Globbing patterns like *, **, ?, and [...] are not expanded.
2.
Include patterns do not match files in a directory that is included. So /usr/local in an include file will not match /usr/local/doc.
3.
Lines starting with "+ " are interpreted as include directives, even if found in a filelist referenced by --exclude-filelist. Similarly, lines starting with "- " exclude files even if they are found within an include filelist.

For example, if file "list.txt" contains the lines:

/usr/local - /usr/local/doc /usr/local/bin + /var - /var

then "--include-filelist list.txt" would include /usr, /usr/local, and /usr/local/bin. It would exclude /usr/local/doc, /usr/local/doc/python, etc. It neither excludes nor includes /usr/local/man, leaving the fate of this directory to the next specification condition. Finally, it is undefined what happens with /var. A single file list should not contain conflicting file specifications.

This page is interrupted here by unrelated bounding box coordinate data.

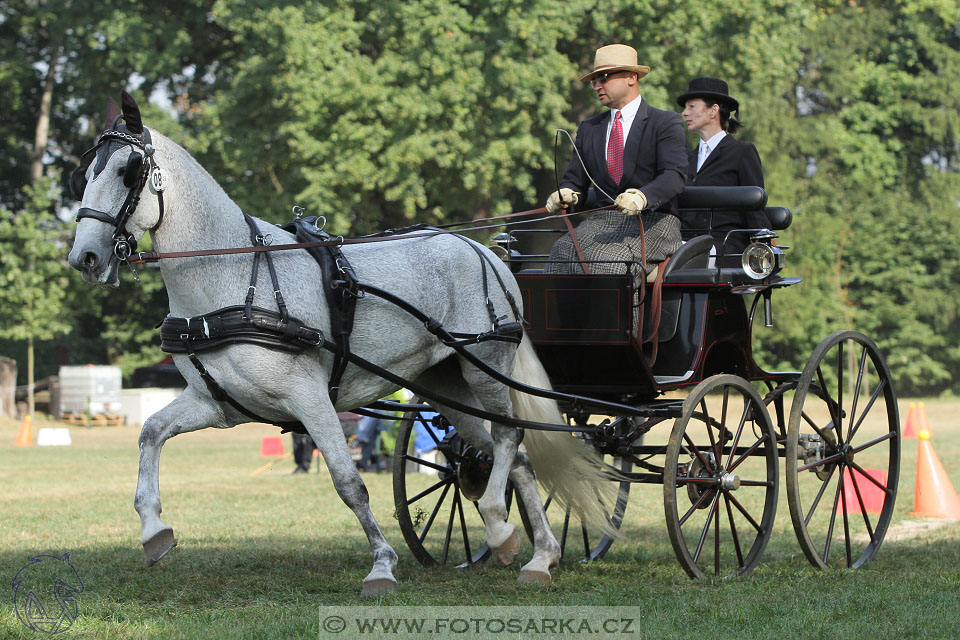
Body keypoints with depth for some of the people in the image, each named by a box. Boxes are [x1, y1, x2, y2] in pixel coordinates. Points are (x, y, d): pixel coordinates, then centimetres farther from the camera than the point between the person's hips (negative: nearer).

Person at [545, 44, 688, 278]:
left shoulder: (665, 123, 1)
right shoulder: (589, 129, 20)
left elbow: (674, 175, -13)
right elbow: (575, 179, 17)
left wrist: (642, 197, -34)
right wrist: (566, 194, -10)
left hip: (652, 222, -5)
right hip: (602, 221, 5)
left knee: (606, 257, -34)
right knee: (563, 251, -27)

The --include-globbing-filelist and --exclude-globbing-filelist options also specify filelists, but each line in the filelist will be interpreted as a globbing pattern the way --include and --exclude options are interpreted (although "+ " and "- " prefixing is still allowed). For instance, if the file "globbing-list.txt" contains the lines:

dir/foo + dir/bar - **

Then "--include-globbing-filelist globbing-list.txt" would be exactly the same as specifying "--include dir/foo --include dir/bar --exclude **" on the command line.

Finally, the --include-regexp and --exclude-regexp allow files to be included and excluded if their filenames match a python regular expression. Regular expression syntax is too complicated to explain here, but is covered in Python's library reference. Unlike the --include and --exclude options, the regular expression options don't match files containing or contained in matched files. So for instance

--include '[0-9]{7}(?!foo)'

matches any files whose full pathnames contain 7 consecutive digits which aren't followed by 'foo'. However, it wouldn't match /home even if /home/ben/1234567 existed.

OPERATION AND DATA FORMATS

This section describes duplicity's basic operation and the format of its data files. It should not necessary to read this section to use duplicity.

The files used by duplicity to store backup data are tarfiles in GNU tar format. They can be produced independently by rdiffdir(1). For incremental backups, new files are saved normally in the tarfile. But when a file changes, instead of storing a complete copy of the file, only a diff is stored, as generated by rdiff(1). If a file is deleted, a 0 length file is stored in the tar. It is possible to restore a duplicity archive "manually" by using tar and then cp, rdiff, and rm as necessary. These duplicity archives have the extension difftar.

Both full and incremental backup sets have the same format. In effect, a full backup set is an incremental one generated from an empty signature (see below). The files in full backup sets will start with duplicity-full while the incremental sets start with duplicity-inc. When restoring, duplicity applies patches in order, so deleting, for instance, a full backup set may make related incremental backup sets unuseable.

In order to determine which files have been deleted, and to calculate diffs for changed files, duplicity needs to process information about previous sessions. It stores this information in the form of tarfiles where each entry's data contains the signature (as produced by rdiff) of the file instead of the file's contents. These signature sets have the extension sigtar.

Signature files are not required to restore a backup set, but without an up-to-date signature, duplicity cannot append an incremental backup to an existing archive.

To save bandwidth, duplicity generates full signature sets and incremental signature sets. A full signature set is generated for each full backup, and an incremental one for each incremental backup. These start with duplicity-full-signatures and duplicity-new-signatures respectively. If --archive-dir is used, these signatures will be stored locally only, which further saves bandwidth.

BUGS

Hard links currently unsupported (they will be treated as non-linked regular files).

Bad signatures will be treated as empty instead of logging appropriate error message.